=== Data to examine ===

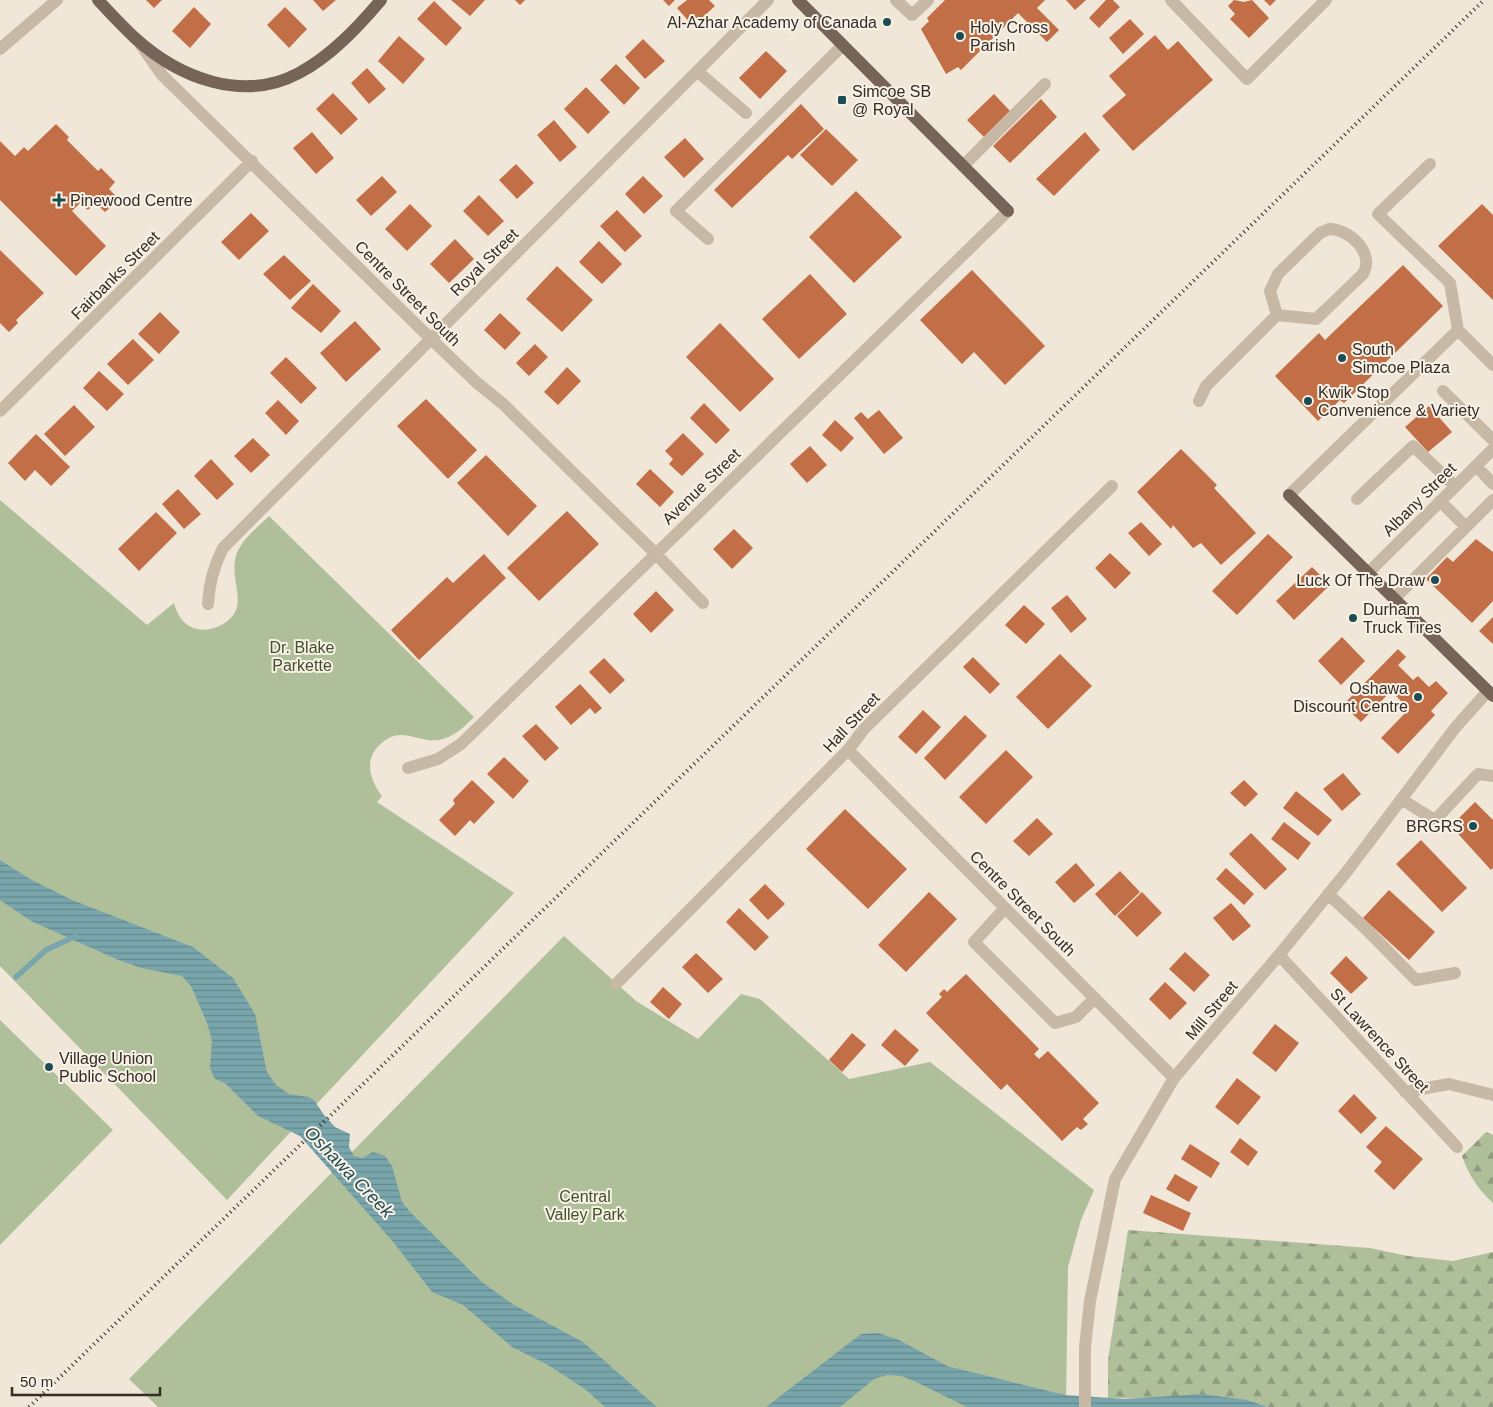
<svg xmlns="http://www.w3.org/2000/svg" width="1493" height="1407" font-family="Helvetica,sans-serif">
  <style>
    .forest { fill: url(#forest-firs) }
    .green { fill: #afbf9a }
    .water { fill: url(#water-rules) }
    .lines { fill: none; stroke-linecap: round; stroke-linejoin: round }
    .stream { stroke: #79a6ac; stroke-width: 5.5 }
    .building { fill: #c26e46 }
    .minor { stroke: #c8b8a6; stroke-width: 12 }
    .major { stroke: #766458; stroke-width: 12 }
    .rail { stroke: #342c27; stroke-width: 4; stroke-dasharray: 1 4; stroke-linecap: butt }
    .poi-dot { fill: #1e4c54; stroke: #f8f1e5; stroke-width: 2 }
    .labels { text-anchor: middle; stroke-width: 4; stroke-linejoin: round; paint-order: stroke }
    .poi-label { font-size: 16px; fill: #342c27; stroke: #f8f1e5; text-anchor: start }
    .street-label { font-size: 16px; fill: #342c27; stroke: #f8f1e5 }
    .park-label { font-size: 16px; fill: #40512b; stroke: #f8f1e5 }
    .water-label { font-size: 18px; font-style: italic; fill: #1e4c54; stroke: #f8f1e5 }
  </style>
  <defs>
    <pattern id="forest-firs" width="22" height="20" patternUnits="userSpaceOnUse" patternTransform="scale(1.25)"><rect width="22" height="20" fill="#afbf9a"/><path d="M5 1l3.5 6h-7zM16 11l3.5 6h-7z" fill="#8f9b7e"/></pattern>
    <pattern id="water-rules" width="6" height="5" patternUnits="userSpaceOnUse" patternTransform="scale(1.25)"><rect width="6" height="5" fill="#79a6ac"/><path d="M0 2.5h6" fill="none" stroke="#64878c"/></pattern>
  </defs>
  <rect width="100%" height="100%" fill="#f0e7d9"/>
  <path class="forest" d="M1486,1132L1493,1135V1203C1478,1189 1469,1176 1462,1156Z
    M1128,1230L1370,1248L1408,1256L1453,1261L1493,1252V1407H1268L1248,1400L1108,1398V1360Z"/>
  <path class="green" d="M0,500L147,625L174,603C177,613 181,622 191,627C199,631 210,630 217,627C256,610 226,581 237,553C243,538 258,527 269,516L474,717C464,727 454,737 439,740C426,742 413,735 400,735C393,735 388,738 383,742C363,757 369,779 382,796L377,802L514,893L227,1200L0,966Z
    M564,936L636,1001L698,1039L741,994L760,999L849,1079L930,1062L1094,1190L1081,1220L1068,1267L1066,1407H158L129,1379Z
    M0,1020L113,1130L0,1245Z"/>
  <path class="water" d="M0,860L30,879L72,900L193,947L233,978L255,1014L267,1072L276,1085L289,1094L308,1097L314,1100L324,1115L335,1127L350,1134L349,1147L354,1156L362,1158L373,1152L385,1156L392,1166L402,1202L410,1212L482,1282L514,1305L583,1342L657,1407H605L585,1389L548,1365L512,1347L463,1305L432,1292L394,1243L300,1136L258,1116L226,1084L214,1078L210,1067L212,1040L207,1023L191,986L182,976L141,968L116,959L31,921L0,900Z
    M878,1333L899,1340L947,1366L1065,1395L1125,1399L1201,1394L1248,1400L1268,1407H967L914,1381L901,1376L887,1375L874,1379L840,1407H766L861,1334Z"/>
  <g class="lines">
    <path class="stream" d="M16,977L46,950L76,936"/>
  </g>
  <path class="building" d="M146,0H162L154,8Z
    M313,0H336L323,11Z
    M451,0H485L470,16Z
    M515,0H525L520,5Z
    M663,0H675L669,6Z
    M687,0H709L715,6L693,26L677,8Z
    M945,0H1045L1037,8L1059,30L1047,42L1018,13L961,70L958,67L946,74L921,29L929,21L927,18Z
    M1066,0H1086L1075,10Z
    M1106,0H1113L1120,7L1099,28L1089,18Z
    M1234,0L1244,2L1252,0L1269,18L1249,38L1230,19L1235,14L1228,6Z
    M1264,0H1276L1270,6Z
    M434,1L462,28L446,46L417,19Z
    M194,7L211,24L190,48L172,31Z
    M285,7L307,29L289,48L267,25Z
    M1130,19L1144,34L1123,54L1109,38Z
    M1155,35L1168,50L1178,41L1213,80L1133,151L1102,116L1126,95L1109,76Z
    M399,36L425,59L403,84L378,61Z
    M643,39L665,61L645,79L625,57Z
    M766,51L787,71L760,99L739,78Z
    M616,64L640,88L624,105L600,80Z
    M367,68L386,89L369,104L351,83Z
    M586,87L610,112L588,134L564,109Z
    M333,93L358,119L341,135L316,109Z
    M994,94L1010,111L984,137L967,120Z
    M1041,99L1057,117L1010,163L993,146Z
    M801,104L824,129L792,159L788,155L732,208L714,190Z
    M554,120L577,147L560,162L537,135Z
    M56,124L69,137L67,140L98,171L101,168L115,182L109,189L119,199L105,212L95,203L88,210L80,203L72,211L106,246L76,276L0,200V141L15,156L24,147L28,151Z
    M826,129L858,160L832,186L800,155Z
    M312,132L334,158L316,174L293,148Z
    M1085,132L1100,150L1054,196L1036,179Z
    M685,138L704,159L684,178L664,157Z
    M516,164L534,183L517,199L499,180Z
    M382,176L397,192L371,216L356,200Z
    M643,176L663,196L644,214L625,194Z
    M856,191L902,237L854,283L809,237Z
    M479,195L504,221L488,236L463,211Z
    M410,204L432,226L407,251L385,229Z
    M1482,204L1493,215V300L1438,246Z
    M617,210L642,236L625,252L600,226Z
    M251,213L269,231L239,260L221,242Z
    M455,239L474,259L449,283L430,264Z
    M599,241L622,264L602,284L579,262Z
    M0,250L44,293L16,320L18,323L9,332L0,323Z
    M284,255L311,281L290,300L263,274Z
    M1403,265L1443,306L1344,403L1340,400L1318,421L1275,376L1319,333L1325,340Z
    M557,266L593,300L562,332L526,299Z
    M972,270L1045,346L1005,385L974,352L962,364L920,320Z
    M810,274L847,314L799,359L762,319Z
    M313,284L341,311L321,333L291,308Z
    M160,312L180,332L159,354L138,334Z
    M500,313L521,333L505,350L484,330Z
    M355,321L381,349L346,382L320,353Z
    M720,323L774,379L740,412L686,357Z
    M133,339L154,360L128,385L107,364Z
    M535,344L548,357L529,376L516,363Z
    M286,357L317,388L301,404L270,373Z
    M567,367L581,381L558,405L544,392Z
    M99,371L124,394L107,411L83,388Z
    M426,399L477,450L448,479L397,426Z
    M278,400L299,421L286,435L265,413Z
    M704,403L730,430L716,444L690,418Z
    M74,405L95,427L65,456L44,434Z
    M1429,406L1452,432L1428,452L1405,427Z
    M879,410L903,438L884,454L854,418L861,412L868,419Z
    M835,420L854,438L841,452L822,435Z
    M683,433L704,454L682,476L669,464L673,459L665,451Z
    M36,434L70,467L51,486L35,470L25,481L8,463Z
    M253,438L270,455L251,473L234,456Z
    M810,446L827,465L807,483L790,464Z
    M1181,449L1217,485L1214,488L1256,533L1221,565L1201,543L1193,548L1173,525L1171,529L1137,492Z
    M486,455L537,506L508,536L457,483Z
    M211,459L234,484L217,500L194,476Z
    M650,469L674,492L660,507L636,484Z
    M178,489L201,514L184,529L162,504Z
    M567,511L599,544L539,601L507,568Z
    M156,512L177,533L139,571L118,549Z
    M1141,522L1162,544L1149,556L1128,533Z
    M734,529L753,548L732,569L713,549Z
    M1268,534L1293,557L1237,615L1212,591Z
    M1476,539L1493,552V601L1472,623L1426,579L1447,557L1453,562Z
    M1110,553L1131,573L1115,589L1095,568Z
    M484,554L506,578L419,660L391,630L447,577L453,583Z
    M1312,567L1330,585L1294,620L1276,601Z
    M656,591L674,610L651,633L633,614Z
    M1067,595L1087,619L1071,633L1051,608Z
    M1024,605L1045,624L1026,644L1005,625Z
    M1493,617V644L1479,631Z
    M1342,637L1365,661L1341,685L1318,661Z
    M1398,649L1406,657L1398,665L1413,680L1418,676L1429,687L1436,681L1448,693L1431,711L1435,715L1398,754L1381,738L1409,709L1391,691L1361,722L1343,705Z
    M1060,654L1092,686L1048,729L1016,697Z
    M973,657L1000,684L990,694L963,667Z
    M604,658L625,680L610,694L589,672Z
    M580,684L602,708L595,714L590,708L571,725L555,707Z
    M923,710L941,727L916,754L898,737Z
    M965,715L987,736L945,780L924,758Z
    M536,724L559,748L545,761L522,736Z
    M1006,750L1033,777L986,824L959,797Z
    M504,757L529,781L513,799L487,774Z
    M1343,773L1361,794L1342,811L1323,789Z
    M472,780L495,802L474,824L470,820L455,836L439,820L455,804L453,800Z
    M1244,780L1258,794L1245,807L1230,793Z
    M1296,791L1332,820L1318,836L1283,808Z
    M1475,802L1493,820V868L1491,870L1451,826Z
    M845,809L907,869L868,909L806,849Z
    M1037,818L1053,834L1029,856L1013,841Z
    M1284,822L1311,843L1298,860L1271,839Z
    M1251,833L1287,869L1265,890L1229,854Z
    M1421,840L1467,888L1442,912L1396,864Z
    M1076,863L1095,885L1074,903L1055,882Z
    M1226,868L1254,894L1244,905L1216,879Z
    M1120,871L1140,892L1115,916L1095,894Z
    M765,884L785,904L768,920L749,900Z
    M1389,890L1435,932L1409,960L1363,918Z
    M929,892L957,919L906,972L878,945Z
    M1142,892L1162,913L1137,937L1117,916Z
    M1231,903L1251,926L1233,941L1213,918Z
    M739,908L769,937L755,951L726,922Z
    M1185,952L1210,975L1194,992L1169,969Z
    M696,953L723,979L708,993L682,967Z
    M1346,956L1368,978L1351,994L1330,973Z
    M966,974L1039,1049L1034,1054L1039,1059L1048,1051L1099,1103L1083,1119L1088,1124L1081,1130L1077,1127L1062,1141L1007,1084L1001,1090L926,1013L942,997L939,994L944,989L947,992Z
    M1165,982L1187,1003L1170,1020L1149,999Z
    M663,987L682,1004L669,1019L650,1002Z
    M1275,1024L1299,1043L1276,1072L1252,1053Z
    M895,1029L919,1050L905,1066L881,1045Z
    M852,1033L866,1045L842,1072L829,1060Z
    M1237,1078L1261,1097L1238,1125L1215,1107Z
    M1354,1094L1377,1118L1361,1134L1338,1111Z
    M1386,1126L1423,1159L1394,1190L1374,1171L1382,1162L1366,1147Z
    M1240,1138L1258,1152L1248,1166L1230,1152Z
    M1190,1144L1220,1163L1211,1178L1181,1159Z
    M1175,1174L1198,1187L1189,1202L1166,1189Z
    M1151,1195L1191,1213L1183,1231L1143,1213Z"/>
  <g class="lines">
    <path class="minor" d="M896,0L912,15L928,0
      M1171,0L1247,79L1326,0
      M141,45L162,75L430,338L476,382L503,404L655,553L703,603
      M0,49L57,0
      M697,71L746,113
      M1430,164L1378,214L1450,283L1458,330
      M963,166L1045,84
      M1329,229C1350,229 1375,253 1363,274L1316,319L1277,315L1270,291L1278,274L1320,233Z
      M708,239L676,211L843,45
      M1443,391L1493,440
      M1199,401L1206,386L1277,315
      M0,411L252,161
      M1476,466L1493,484
      M1289,495L1458,330L1493,365
      M1357,499L1413,446L1455,486
      M1440,501L1466,527L1493,500
      M1368,573L1493,449
      M1394,599L1466,527
      M208,604C209,583 213,567 223,548L768,0
      M848,750L1174,1078
      M408,768L438,759L461,744L1008,211
      M1401,799L1435,820L1478,774L1493,776
      M1328,894L1366,929L1416,980L1455,973
      M1005,908L974,942L1055,1023L1076,1017L1095,998
      M1279,955L1457,1147
      M616,984L848,750L864,729L1112,486
      M1405,1092L1449,1084L1493,1095
      M1085,1407V1347L1090,1301L1115,1179L1174,1078L1279,955L1348,870L1455,728L1488,691"/>
    <path class="major" d="M98,0C110,13 122,26 135,38C179,78 243,103 299,73C331,56 358,27 381,0
      M798,0L1008,211
      M1289,495L1493,696"/>
    <path class="rail" d="M29,1407L1484,0"/>
  </g>
  <g class="poi-dot">
    <circle cx="887" cy="22" r="5"/>
    <circle cx="960" cy="36" r="5"/>
    <rect x="837" y="95" width="10" height="10" rx="2.5"/>
    <path d="M56.5 192.5h5v5h5v5h-5v5h-5v-5h-5v-5h5z"/>
    <circle cx="1342" cy="358" r="5"/>
    <circle cx="1308" cy="401" r="5"/>
    <circle cx="1435" cy="580" r="5"/>
    <circle cx="1353" cy="618" r="5"/>
    <circle cx="1418" cy="697" r="5"/>
    <circle cx="1473" cy="826" r="5"/>
    <circle cx="49" cy="1067" r="5"/>
  </g>
  <g class="labels">
    <g class="poi-label">
      <text x="877" y="28" text-anchor="end">Al-Azhar Academy of Canada</text>
      <text x="970" y="33">Holy Cross<tspan x="970" dy="18">Parish</tspan></text>
      <text x="852" y="97">Simcoe SB<tspan x="852" dy="18">@ Royal</tspan></text>
      <text x="70" y="206">Pinewood Centre</text>
      <text x="1352" y="355">South<tspan x="1352" dy="18">Simcoe Plaza</tspan></text>
      <text x="1318" y="398">Kwik Stop<tspan x="1318" dy="18">Convenience &amp; Variety</tspan></text>
      <text x="1425" y="586" text-anchor="end">Luck Of The Draw</text>
      <text x="1363" y="615">Durham<tspan x="1363" dy="18">Truck Tires</tspan></text>
      <text x="1408" y="694" text-anchor="end">Oshawa<tspan x="1408" dy="18">Discount Centre</tspan></text>
      <text x="1463" y="832" text-anchor="end">BRGRS</text>
      <text x="59" y="1064">Village Union<tspan x="59" dy="18">Public School</tspan></text>
    </g>
    <g class="street-label">
      <text transform="translate(484 262) rotate(-45)" y="6">Royal Street</text>
      <text transform="translate(115 275) rotate(-45)" y="6">Fairbanks Street</text>
      <text transform="translate(408 293) rotate(45)" y="6">Centre Street South</text>
      <text transform="translate(701 486) rotate(-44)" y="6">Avenue Street</text>
      <text transform="translate(1419 499) rotate(-45)" y="6">Albany Street</text>
      <text transform="translate(851 722) rotate(-47)" y="6">Hall Street</text>
      <text transform="translate(1023 903) rotate(45)" y="6">Centre Street South</text>
      <text transform="translate(1211 1010) rotate(-50)" y="6">Mill Street</text>
      <text transform="translate(1380 1040) rotate(47)" y="6">St Lawrence Street</text>
    </g>
    <g class="park-label">
      <text x="302" y="653">Dr. Blake<tspan x="302" dy="18">Parkette</tspan></text>
      <text x="585" y="1202">Central<tspan x="585" dy="18">Valley Park</tspan></text>
    </g>
    <g class="water-label">
      <text transform="translate(349 1172) rotate(46)" y="6">Oshawa Creek</text>
    </g>
  </g>
  <path d="M12 1387v8h148v-8" fill="none" stroke="#342c27" stroke-width="2.5"/>
  <text x="20" y="1387" font-size="15" fill="#342c27" stroke="#f8f1e5" stroke-width="4" paint-order="stroke">50 m</text>
</svg>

===

**What the task asks:** Return each line of the preceding material in which "circle" can be found.

**Solution for this problem:**
    <circle cx="887" cy="22" r="5"/>
    <circle cx="960" cy="36" r="5"/>
    <circle cx="1342" cy="358" r="5"/>
    <circle cx="1308" cy="401" r="5"/>
    <circle cx="1435" cy="580" r="5"/>
    <circle cx="1353" cy="618" r="5"/>
    <circle cx="1418" cy="697" r="5"/>
    <circle cx="1473" cy="826" r="5"/>
    <circle cx="49" cy="1067" r="5"/>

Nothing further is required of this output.